I have a small 🙂 NAS box with 6 x 1TB HDD in RAID 6 and 4 x 500GB HDD in RAID 5. Recently thanks to the arrival of my baby girl and a HD handy cam, I was running out of space fast on the array and so when when I saw a decent deal for 1TB drives in NewEgg I picked up couple to add to the RAID 6 volume.
Growing a raid array in linux using mdadm is easy. I made sure I used fdisk to create single large partition on the drive and mark the partition type fd (Linux raid autodetect) prior to adding it to the array.
Device Boot Start End Blocks Id System /dev/sdm1 1 121601 976760001 fd Linux raid autodetect
Adding the drives to the raid is straightforward
mdadm --add /dev/md1 /dev/sdl1 mdadm --add /dev/md1 /dev/sdm1
the device gets added as spares in the array, now grow the array to include the spares.
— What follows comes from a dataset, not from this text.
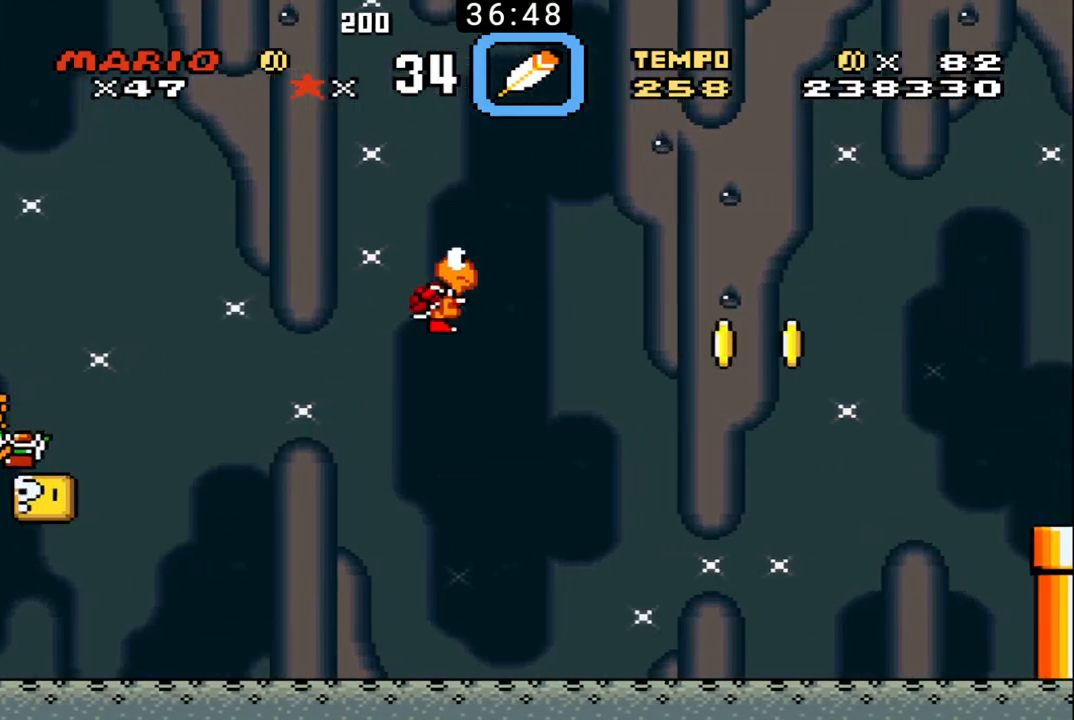
{"buttons": ["B", "X", "DPAD_LEFT"], "events": [[100, "DPAD_LEFT", "up"], [133, "DPAD_RIGHT", "down"], [333, "DPAD_RIGHT", "up"], [367, "DPAD_LEFT", "down"], [433, "X", "down"]]}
Remember earlier I had 6 drives in it, now am increasing it to 8.
mdadm --grow /dev/md1 --raid-devices=8
Now I have to wait for RAID to resync with the new drives. You can watch the progress by running
watch cat /proc/mdstat
Except I was pissed to see when it said
[>......................] reshape = 0.0% (7892/976759936) finish=2804.9min speed=5463K/sec
This meant the array will take about 47hrs to rebuild at 5MBPS speed, I was pissed but did not worried because I had run into this issue before and all I have to do is increase the minimum and maximum speed limits for the raid device from seriously conservative limits to reasonable limits.
So I went ahead and did the following
echo 50000 > /proc/sys/dev/raid/speed_limit_min echo 200000 > /proc/sys/dev/raid/speed_limit_max
See here for some additional details on these commands.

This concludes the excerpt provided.